A 44-year-old Montgomery County special education teacher was found innocent yesterday of charges that he molested a 12-year-old student during an overnight school trip last September.
The end to the week-long trial of Hunter Pope Mulford came after the County Circuit Court jury had deliberated for little more than an hour before announcing its verdict.
"We felt something happened in (Mulford's) room that night," jury foreman Morris Goldfarb said after the panel had been dismissed. "But the prosecutor didn't give us enough evidence."
Mulford, who is on unpaid administrative leave from his job at the Newsport Middle School in Kensington, smiled slightly and started to turn pale as the verdict was read. "I'm in a state of shock, because nothing like this has ever happened to me before," he said afterward.
Mulford had originally been charged with six different offenses involving two sixth-grade boys, but four of the charges were dropped during the course of the trial.
Two charges were dismissed for technical reasons and two charges involving the second, 11-year-old boy were dropped after the boy repeatedly testified "I don't remember" when questioned about the events of the night.
"I'm not outraged at the jurors," the mother of the 11-year-old said yesterday after the trial ended. "They had to go with what was there. There was just so much that couldn't be said."
The prosecution based its case on the testimony of the two boys, who first told their stories to their mothers four months after the school trip. Several jurors said after the verdict that inconsistencies in the boys' testimony, coupled with the 11-year-old's lapse in memory, contributed to the speed of their decision.
The defense had enlisted several of Mulford's colleagues to testify that the boys had a "poor" reputation for truthfulness.
A resident of McLean, Mulford has also been charged by Maryland State Police with five counts of second and third degree sexual offenses in a separate case in Frederick. A preliminary hearing in that case is scheduled tomorrow.
Mulford has also been indicted for having sexual relations or sexual contact with one of the two boys on school grounds Jan. 29, the date the boy told his mother about that alleged incident and the alleged events of the previous September.
None of the other charges were allowed into evidence during the trial that ended yesterday.
"When all the facts are out," said the 12-yeard-old's mother, "people will decide differently. There is absolutely no question in my mind that the man is guilty. He knows he's guilty. He'll have to live with that. Right now, we have to deal with (her son), who's been raked through the coals."
Both mothers said they have withdrawn their children from Newport Middle School in Kensington because of the publicity surrounding the trial. "He was being teased endlessly," said one. "The teachers have even given him a hard time."
Mulford has been on leave from the school since the two boys made their accusations in late January.
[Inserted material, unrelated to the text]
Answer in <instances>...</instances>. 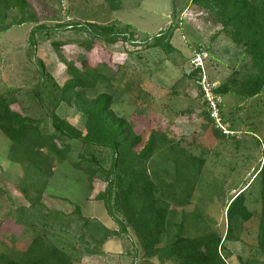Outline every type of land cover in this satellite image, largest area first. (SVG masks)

He is appealing the recommendation of School Superintendent Charles M. Bernardo that he be dismissed.
"I intend to win my appeal (of the superintendent's recommendation) because I am not guilty of any wrongdoing," said Mulford, as his family sipped champagne in his lawyer's office. "Teaching is my career. It's very difficult to start a new career at 44."
Mulford said a publishing company has contracted with him to write a book about his experiences. "besides the obvious drama," Mulford said, "it will address the general problem posed to the teacher."
Mulford said accusations of this nature "are an increasing danger . . . Children are increasingly disrespectful of teachers and feel that they can retaliate against them." Mulford also said that the county school's "support system for teachers who deal with problem children needs re-examination."
Mulford has taught in Montgomery County schools seven years, specializing in teaching students considered slow learners.
A spokesman for the Montgomery County School Board said Mulford's appeal will be heard June 28. "What we do is independent of what the courts do."
Mulford is the second Montgmery County teacher this year to be recommended for dismissal in connection with allegations of sexual contact with students. Other teachers have said they object to the school board's handling of these kinds of cases.
"The personnel department should be an advocate of the school system," said Hank Heller, president of the Montgomery County Education Association. "They should not act on hearsay evidence from children. They should support the teacher. The idea that personnel is separate from police action is ridiculous. It's double jeopardy."
Another Montgomery County teacher, who asked not to be identified, had a slightly different view. Such accusations by a student, he said, are "something you think about.
"But I don't believe that teachers who take proper precautions in terms of protecting themselves and who are responsible will ever have a serious problem."
But under the present system, Heller said, "if I were still teaching I'd never be alone with a student."